Random Variables as Measurable Functions

You roll a die, toss a handful of coins, wait for a bus, measure the height of the next person through the door. In every case a chance experiment happens somewhere in the background — in a space of raw outcomes — and yet the thing you actually care about is a number: the total showing, the count of heads, the minutes waited, the centimetres. A random variable is the bridge. It is the rule that reads a raw outcome and reports the number you were watching for.

Measure theory lets us say precisely what that "rule" is, and — crucially — which rules are allowed. The one-sentence answer, the whole of this page in a nutshell:

Let (\Omega, \mathcal{F}, P) be a probability space. A random variable is a measurable function

X : (\Omega, \mathcal{F}) \longrightarrow (\mathbb{R}, \mathcal{B}),

meaning that the preimage of every Borel set is an event:

X^{-1}(B) = \{\omega \in \Omega : X(\omega) \in B\} \in \mathcal{F} \qquad \text{for every } B \in \mathcal{B}.

That is the entire definition. No new machinery — a random variable is just a measurable function whose domain happens to carry a probability measure. Everything else on this page (its law, its distribution function, discrete versus continuous, the \sigma-algebra it generates) is a consequence of that single line.

Why measurability is exactly the right condition

Here is the point of the definition — not a technicality, but the very thing that makes probability work. You want to ask questions like

P(X \le x), \qquad P(a < X \le b), \qquad P(X \in B).

But P only knows how to assign probabilities to events — the members of \mathcal{F}. The expression P(X \le x) is really shorthand for the probability of the set of outcomes on which X comes out at most x:

P(X \le x) \;:=\; P\bigl(\{\omega : X(\omega) \le x\}\bigr) \;=\; P\bigl(X^{-1}((-\infty, x])\bigr).

For that right-hand side to mean anything, the set X^{-1}((-\infty,x]) has to be something P can weigh — it must live in \mathcal{F}. Measurability is precisely the promise that it always does. Measurability is not red tape; it is the exact condition that makes the probabilities you want to compute well-defined. An arbitrary function X:\Omega\to\mathbb{R} might send a perfectly innocent interval back to a non-event, a set with no assigned probability, and then "P(X \le x)" would be gibberish.

────────

SET PROBLEM → Translate this sentence from the page on random variables into Spanish: "Measurability is not red tape; it is the exact condition that makes the probabilities you want to compute well-defined." The material that comes next plays no part in any of this.

MATERIAL SHOWN →
────────

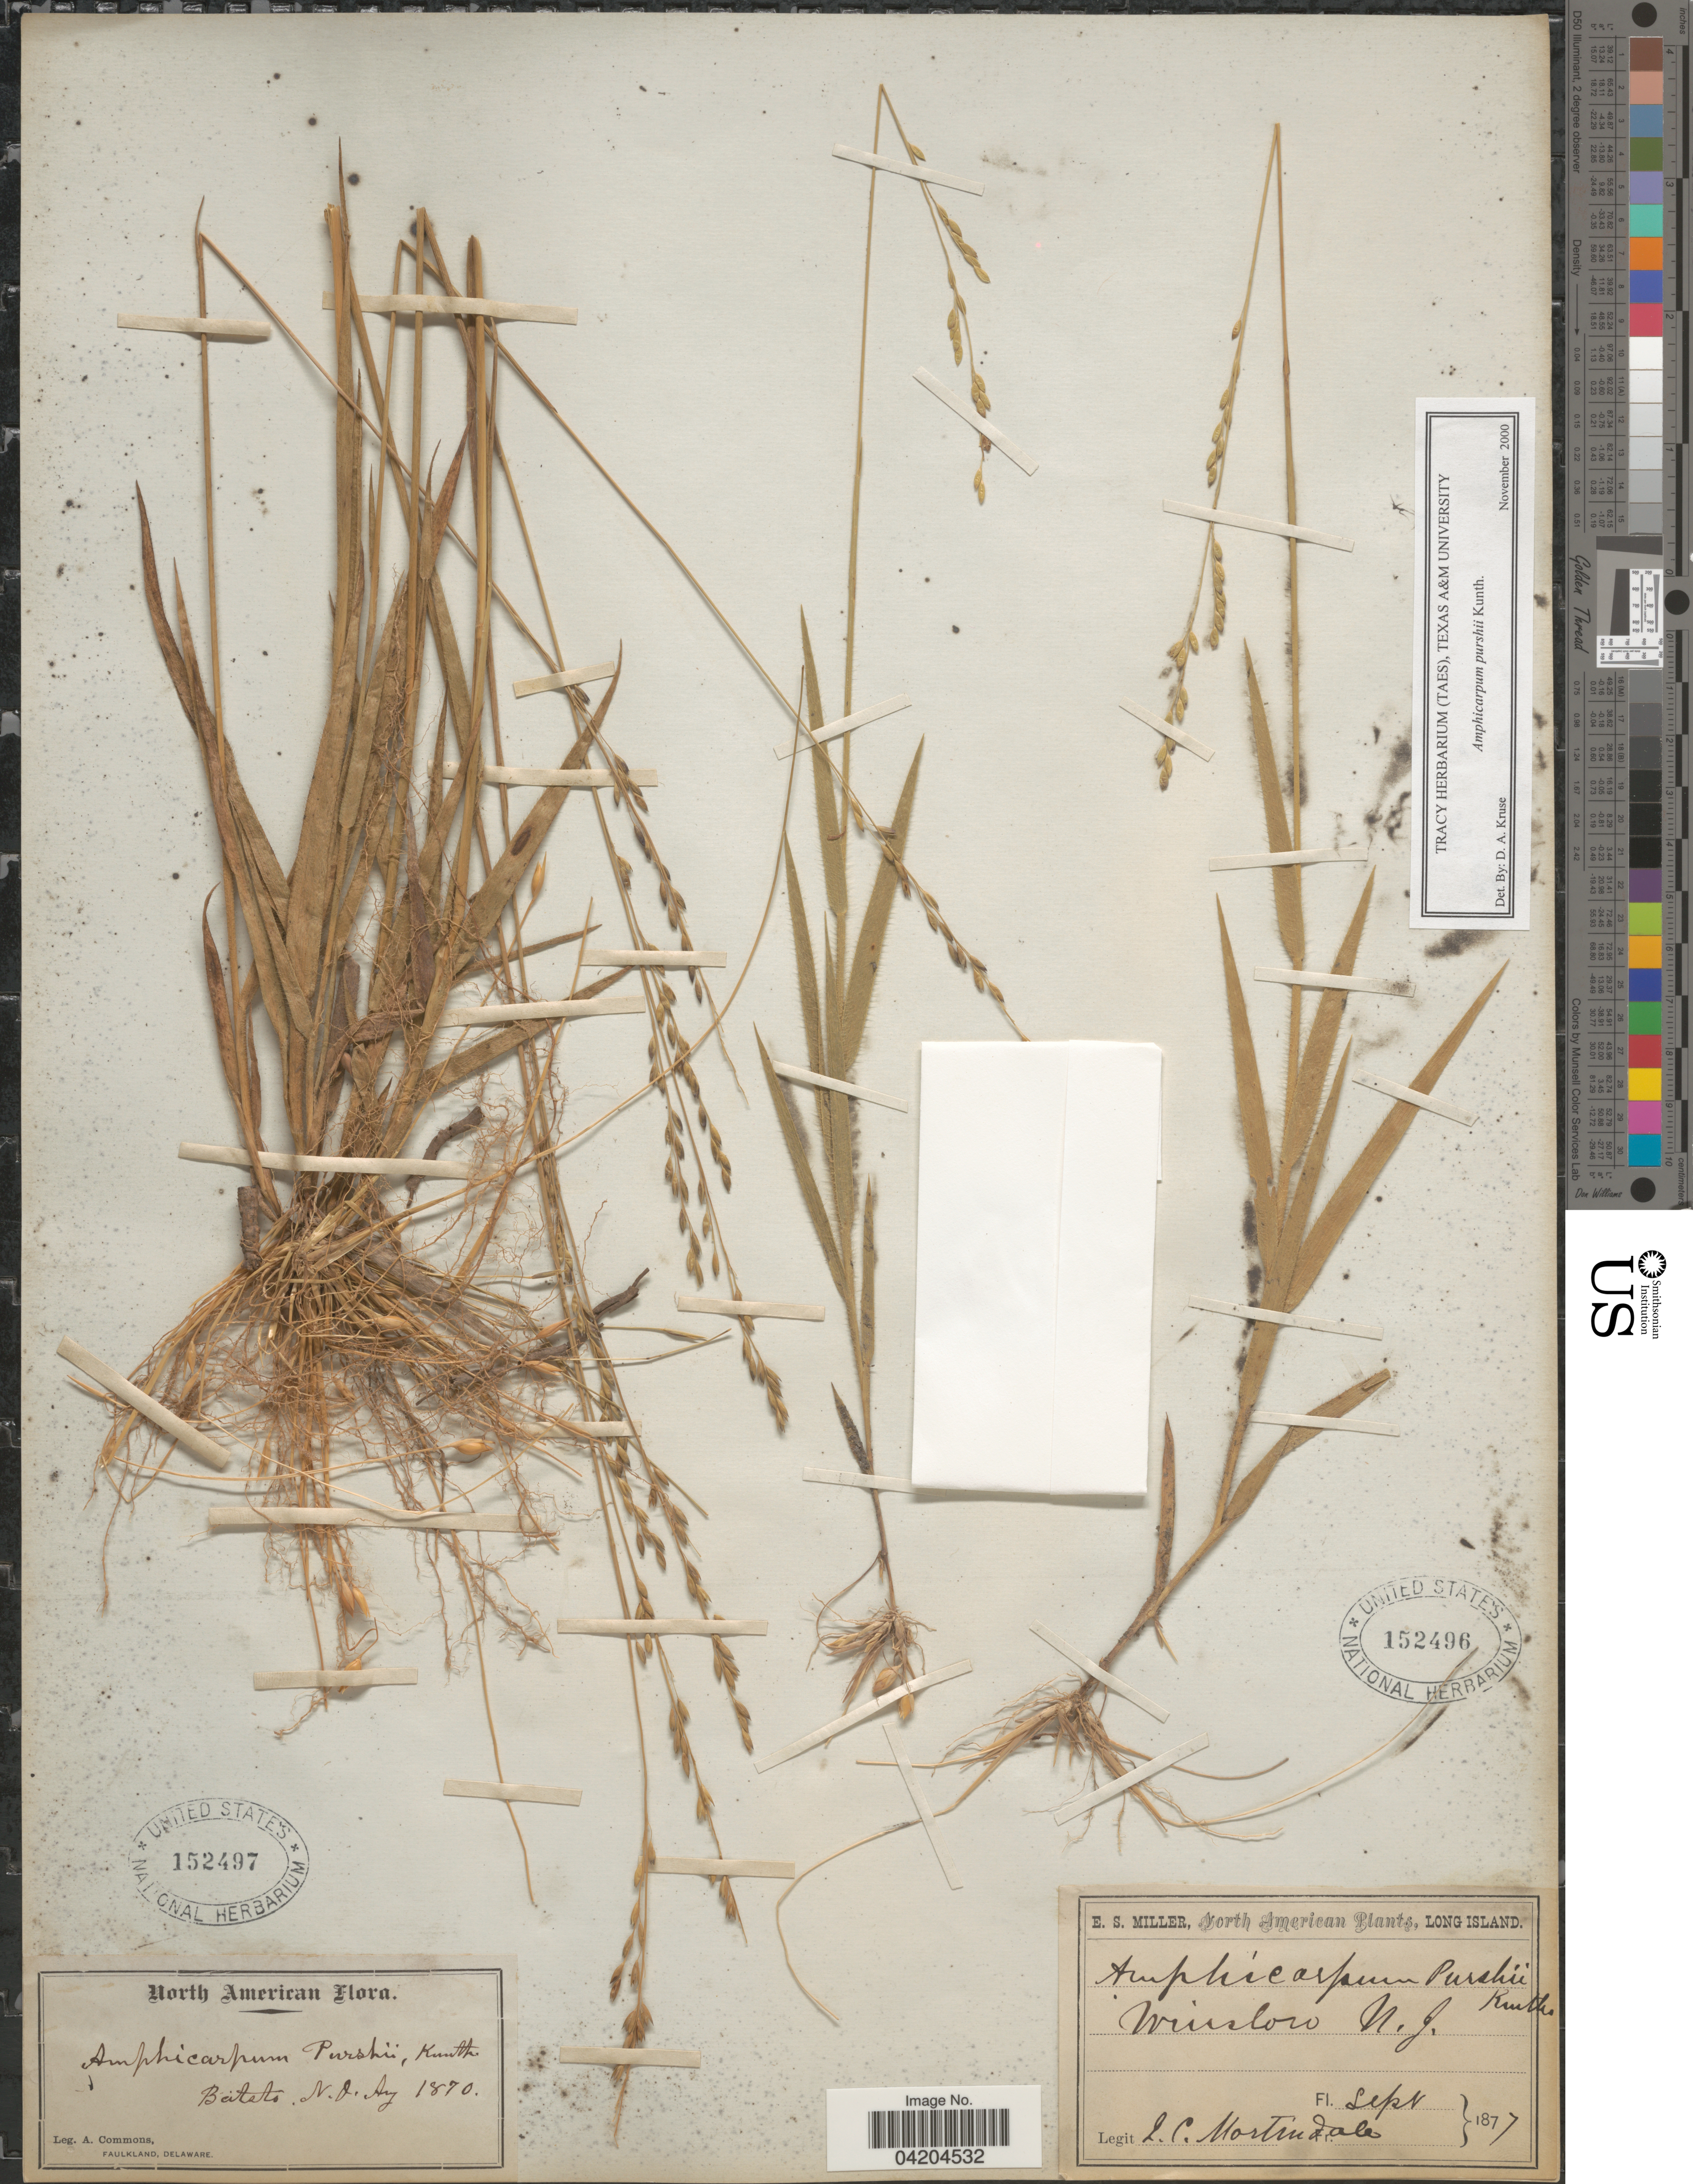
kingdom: Plantae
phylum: Tracheophyta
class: Liliopsida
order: Poales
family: Poaceae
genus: Amphicarpum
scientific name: Amphicarpum amphicarpon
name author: (Pursh) Nash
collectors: I. C. Martindale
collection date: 1877-09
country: United States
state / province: New Jersey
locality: Winslow.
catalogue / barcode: US 152496-2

────────

COMPLETE RESPONSE → La medibilidad no es un trámite burocrático; es exactamente la condición que hace que las probabilidades que quieres calcular estén bien definidas.